Depois dessas primeiras lições, devemos explicar às meninas como distinguir o simples afecto familiar e a obediência à autoridade parental, do assédio sexual. É absolutamente necessário e urgente que se eduquem as meninas nas técnicas e estratégias de fuga, de alerta aos vizinhos e familiares ou amigos, quando um tio ou padrasto começa a fazer ameaças de morte, caso ela se queixe sobre as investidas desse mais velho. Um número alternativo de contacto da polícia também seria eficaz. Em cada bairro poderia ser constituído um conselho de mais velhas indicadas para receber as queixas e denúncias de meninas assediadas sexualmente, seja por adultos ou os próprios adolescentes. E nas escolas, os professores também podem exercer esse papel.

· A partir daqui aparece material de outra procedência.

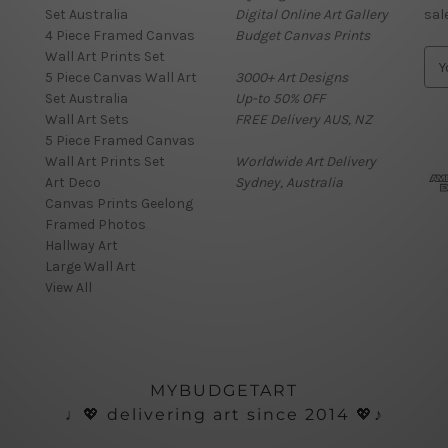
Set Australia
Digital Online Art Gallery
sal
4 Piece Framed Canvas
Budget Canvas Prints
Wall Art Prints Set
E
5 Piece Canvas Wall Art
3000+ Art Designs
m
Set Australia
Up-to 50% OFF
a
Wall Art Sets
FREE Delivery AUS, NZ
i
5 Piece Framed Canvas
l
Wall Art Prints Set
Worldwide Art Delivery
A
Art Deco
Sydney, Australia
d
Canvas Prints Geelong
d
Framed Photos
r
Hallway Art
e
Large Wall Art
s
View All
s
MYBUDGETART
♩💖 delivering art since 2014 💖♪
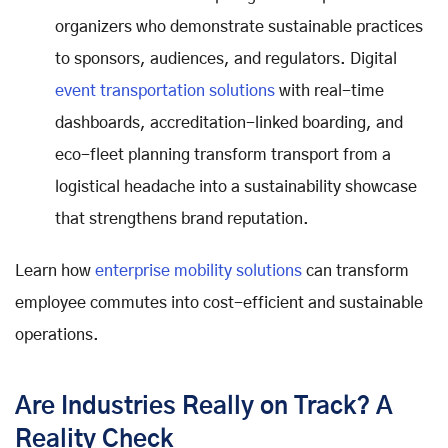
organizers who demonstrate sustainable practices
to sponsors, audiences, and regulators. Digital
event transportation solutions
with real-time
dashboards, accreditation-linked boarding, and
eco-fleet planning transform transport from a
logistical headache into a sustainability showcase
that strengthens brand reputation.
Learn how
enterprise mobility solutions
can transform
employee commutes into cost-efficient and sustainable
operations.
Are Industries Really on Track? A
Reality Check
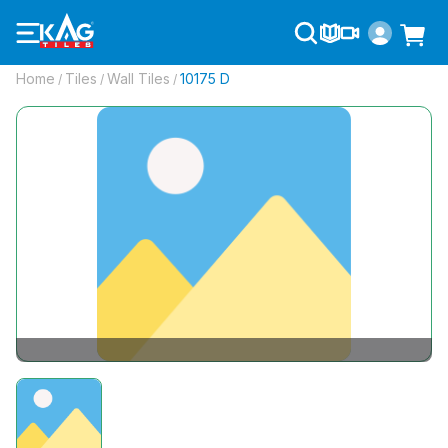
Home
Tiles
Wall Tiles
10175 D
/
/
/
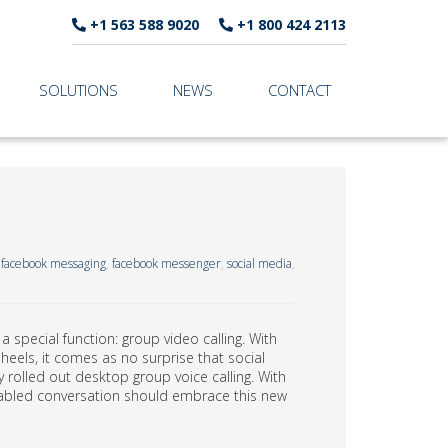
+1 563 588 9020
+1 800 424 2113
SOLUTIONS
NEWS
CONTACT
,
facebook messaging
,
facebook messenger
,
social media
,
special function: group video calling. With
heels, it comes as no surprise that social
 rolled out desktop group voice calling. With
enabled conversation should embrace this new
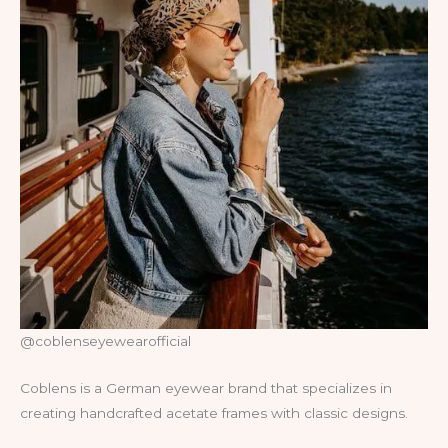
@coblenseyewearofficial
Coblens is a German eyewear brand that specializes in
creating handcrafted acetate frames with classic designs.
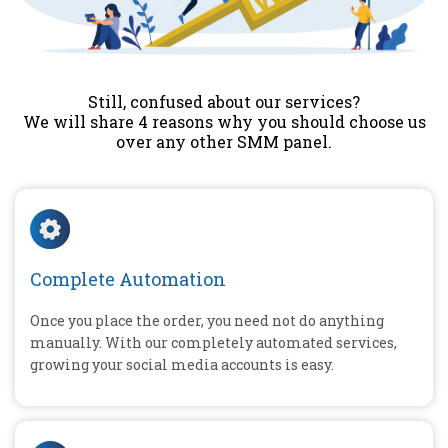
Still, confused about our services?
We will share 4 reasons why you should choose us
over any other SMM panel.
Complete Automation
Once you place the order, you need not do anything
manually. With our completely automated services,
growing your social media accounts is easy.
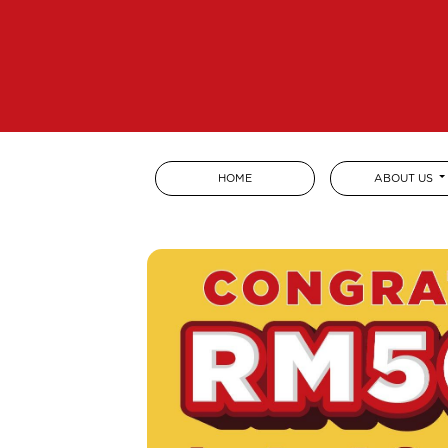
HOME
ABOUT US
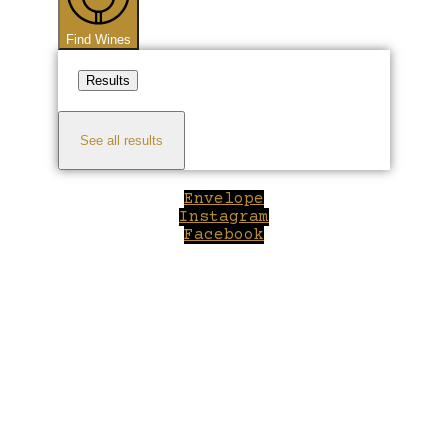
Find Wines
Results
See all results
Envelope
Instagram
Facebook
Close
this
module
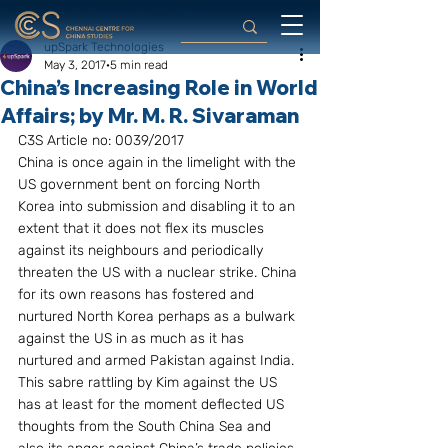
upSpark Technologies
May 3, 2017
5 min read
China’s Increasing Role in World
Affairs; by Mr. M. R. Sivaraman
C3S Article no: 0039/2017
China is once again in the limelight with the 
US government bent on forcing North 
Korea into submission and disabling it to an 
extent that it does not flex its muscles 
against its neighbours and periodically 
threaten the US with a nuclear strike. China 
for its own reasons has fostered and 
nurtured North Korea perhaps as a bulwark 
against the US in as much as it has 
nurtured and armed Pakistan against India. 
This sabre rattling by Kim against the US 
has at least for the moment deflected US 
thoughts from the South China Sea and 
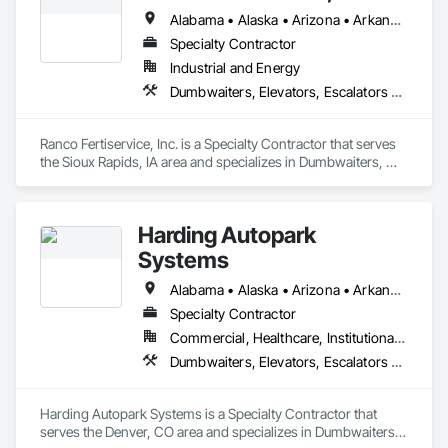
Alabama • Alaska • Arizona • Arkansas • California • Colorado • Connecticut • Delaware • Florida • Georgia • Hawaii • Idaho • Illinois • Indiana • Iowa • Kansas • Kentucky • Louisiana • Maine • Maryland • Massachusetts • Michigan • Minnesota • Mississippi • Missouri • Montana • Nebraska • Nevada • New Hampshire • New Jersey • New Mexico • New York • North Carolina • North Dakota • Ohio • Oklahoma • Oregon • Pennsylvania • Rhode Island • South Carolina • South Dakota • Tennessee • Texas • Utah • Vermont • Virginia • Washington • West Virginia • Wisconsin • Wyoming
Specialty Contractor
Industrial and Energy
Dumbwaiters, Elevators, Escalators and Moving Walks, Lifts, Other Conveying Equipment, Scaffolding, Turntables
Ranco Fertiservice, Inc. is a Specialty Contractor that serves 
the Sioux Rapids, IA area and specializes in Dumbwaiters, 
Elevators, Escalators and Moving Walks, Lifts, Other 
Conveying Equipment, Scaffolding, Turntables.
Harding Autopark
Systems
Alabama • Alaska • Arizona • Arkansas • California • Colorado • Connecticut • Delaware • Florida • Georgia • Hawaii • Idaho • Illinois • Indiana • Iowa • Kansas • Kentucky • Louisiana • Maine • Maryland • Massachusetts • Michigan • Minnesota • Mississippi • Missouri • Montana • Nebraska • Nevada • New Hampshire • New Jersey • New Mexico • New York • North Carolina • North Dakota • Ohio • Oklahoma • Oregon • Pennsylvania • Rhode Island • South Carolina • South Dakota • Tennessee • Texas • Utah • Vermont • Virginia • Washington • West Virginia • Wisconsin • Wyoming
Specialty Contractor
Commercial, Healthcare, Institutional, Residential
Dumbwaiters, Elevators, Escalators and Moving Walks, Lifts, Other Conveying Equipment, Scaffolding, Turntables
Harding Autopark Systems is a Specialty Contractor that 
serves the Denver, CO area and specializes in Dumbwaiters, 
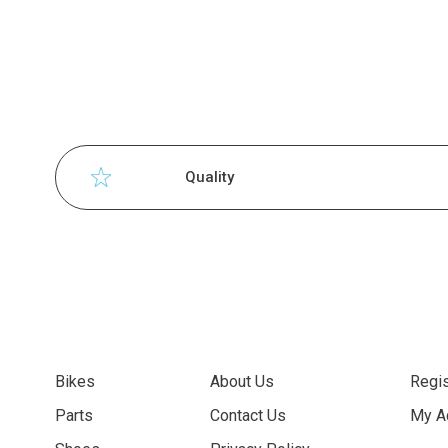
Quality
Bikes
About Us
Regis
Parts
Contact Us
My A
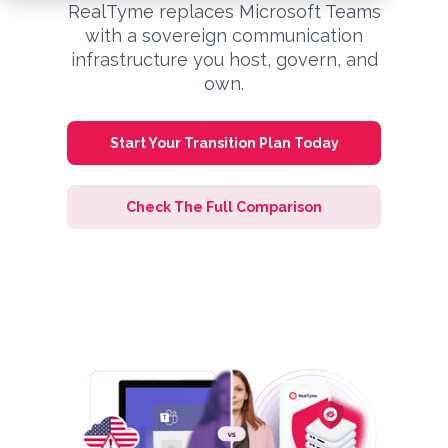
RealTyme replaces Microsoft Teams
with a sovereign communication
infrastructure you host, govern, and
own.
Start Your Transition Plan Today
Check The Full Comparison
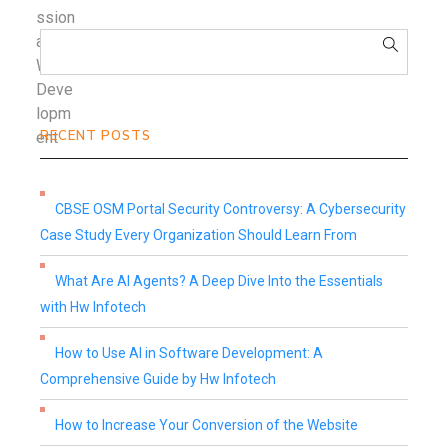
RECENT POSTS
CBSE OSM Portal Security Controversy: A Cybersecurity
Case Study Every Organization Should Learn From
What Are AI Agents? A Deep Dive Into the Essentials
with Hw Infotech
How to Use AI in Software Development: A
Comprehensive Guide by Hw Infotech
How to Increase Your Conversion of the Website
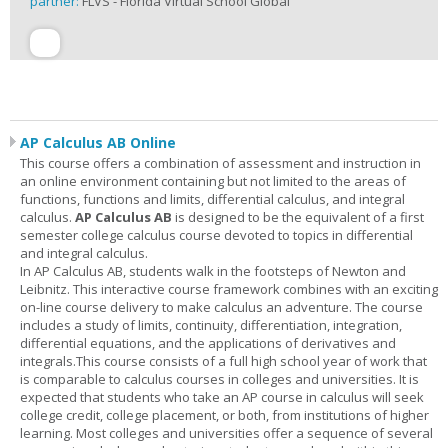
partner:
FLVS - Florida Virtual School Global
AP Calculus AB Online
This course offers a combination of assessment and instruction in
an online environment containing but not limited to the areas of
functions, functions and limits, differential calculus, and integral
calculus.
AP Calculus AB
is designed to be the equivalent of a first
semester college calculus course devoted to topics in differential
and integral calculus.
In AP Calculus AB, students walk in the footsteps of Newton and
Leibnitz. This interactive course framework combines with an exciting
on-line course delivery to make calculus an adventure. The course
includes a study of limits, continuity, differentiation, integration,
differential equations, and the applications of derivatives and
integrals.This course consists of a full high school year of work that
is comparable to calculus courses in colleges and universities. It is
expected that students who take an AP course in calculus will seek
college credit, college placement, or both, from institutions of higher
learning. Most colleges and universities offer a sequence of several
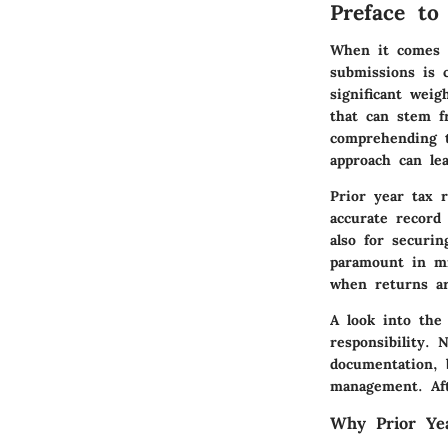
Preface to
When it comes t
submissions is c
significant weig
that can stem f
comprehending t
approach can le
Prior year tax 
accurate record 
also for securi
paramount in mi
when returns a
A look into the 
responsibility. 
documentation, 
management. Aft
Why Prior Ye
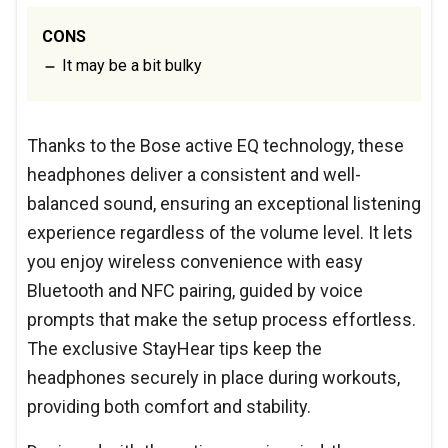
CONS
It may be a bit bulky
Thanks to the Bose active EQ technology, these
headphones deliver a consistent and well-
balanced sound, ensuring an exceptional listening
experience regardless of the volume level. It lets
you enjoy wireless convenience with easy
Bluetooth and NFC pairing, guided by voice
prompts that make the setup process effortless.
The exclusive StayHear tips keep the
headphones securely in place during workouts,
providing both comfort and stability.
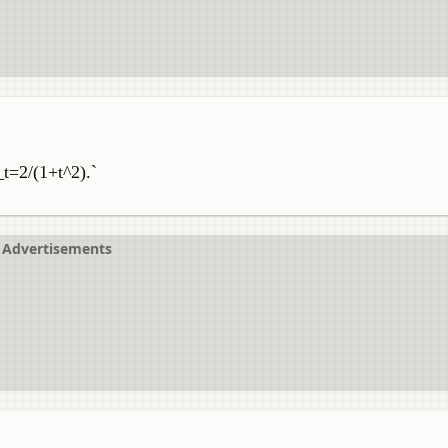
_t=2/(1+t^2).`
Advertisements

O aumento de casos de estupro e violação de menores por familiares adultos nos lares é preocupante. O Executivo não pode ficar de olhos fechados perante este ultraje da nossa infância por parte de alguns adultos depravados, possessos do demónio até à glande. O violador sexual daquela menina deve ser levado a tribunal com urgência para servir de exemplo. São raros os casos como estes tratados pelos órgãos de justiça no nosso país. Se os violadores são o sustento da casa e não podem ser presos, então que o tribunal determine outra pena correspondente, mas não podem estes sujeitos ficar impunes. A tia que a queimou também deve ser imediatamente julgada pelo crime de ofensas corporais graves.

Temos de fazer alguma coisa pelas nossas meninas ameaçadas, violadas sexualmente, marcadas com o ferro em brasa do estigma social, desiludidas quanto ao papel da autoridade parental. Temos de travar esta vergonha nacional. Imediatamente.